While the goals of palliative care are the same worldwide – easing suffering, advocating for patient autonomy, and supporting patients to make informed decisions – the assessments and treatment options may vary greatly among countries. In Tanzania, Snyder and his palliative care team adapted comprehensive assessments to include questions such as, “How far do you walk to get water?” “Do you have electricity?” “What’s your income – are you selling fruits and vegetables at the local market?” “What traditional practices and herbs do you use?”

The Tanzanian palliative care team must be resourceful with pain management techniques.
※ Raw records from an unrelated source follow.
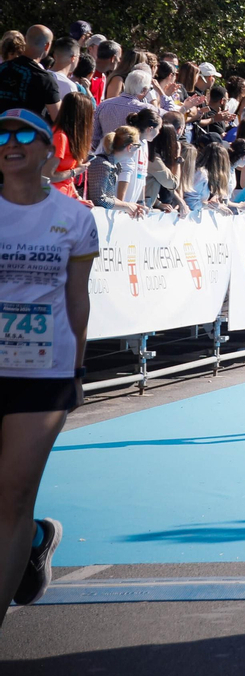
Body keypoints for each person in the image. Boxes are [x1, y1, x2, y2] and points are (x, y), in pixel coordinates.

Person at [0, 108, 98, 620]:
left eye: (23, 134)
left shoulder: (75, 218)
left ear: (47, 149)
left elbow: (77, 300)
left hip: (43, 371)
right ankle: (37, 539)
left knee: (11, 497)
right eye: (0, 134)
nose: (10, 142)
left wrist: (77, 371)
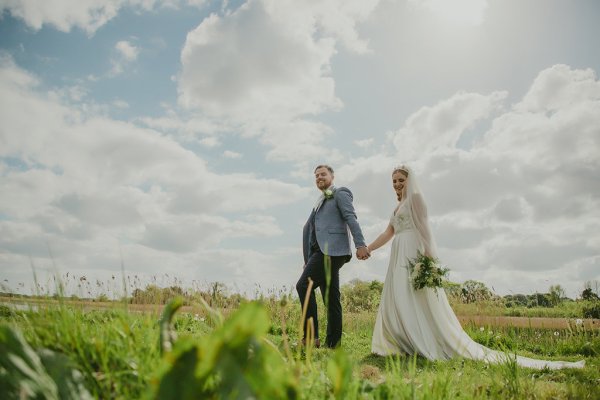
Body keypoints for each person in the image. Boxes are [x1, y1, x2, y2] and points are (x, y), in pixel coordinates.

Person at [366, 165, 585, 369]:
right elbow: (388, 233)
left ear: (409, 180)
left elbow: (425, 228)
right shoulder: (397, 207)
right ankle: (405, 342)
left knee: (415, 297)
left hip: (413, 251)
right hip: (398, 252)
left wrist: (429, 257)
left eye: (401, 180)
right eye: (394, 181)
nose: (397, 184)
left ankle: (424, 341)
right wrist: (368, 248)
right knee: (399, 296)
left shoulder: (416, 198)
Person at [296, 164, 370, 348]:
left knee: (303, 286)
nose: (319, 177)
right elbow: (311, 231)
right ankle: (334, 343)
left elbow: (351, 218)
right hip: (319, 253)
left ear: (332, 176)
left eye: (323, 174)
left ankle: (311, 338)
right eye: (316, 176)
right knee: (330, 297)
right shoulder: (319, 202)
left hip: (331, 251)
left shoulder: (340, 193)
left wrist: (360, 244)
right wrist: (308, 261)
If acetaminophen and ibuprofen are available (morphine and controlled medicines are nearly impossible to access), the team uses medications off label and creatively to manage pain and symptoms, while also including traditional medicine from community healers and herbalists.

Snyder is bringing what he’s learned from Tanzanian providers to meet the needs of individuals and communities in the Baltimore area, such as cleverly utilizing available resources to solve problems and emphasizing the importance of community in caring for people with serious illness. He plans to continue collaborating with Tanzanian colleagues to improve palliative care services in that country. “In the U.S., we’re always going to other countries, teaching new things and trying to help people,” he says. “Because no one country has all the answers, global health should have a bidirectional approach, where we’re both learning and growing with each other.”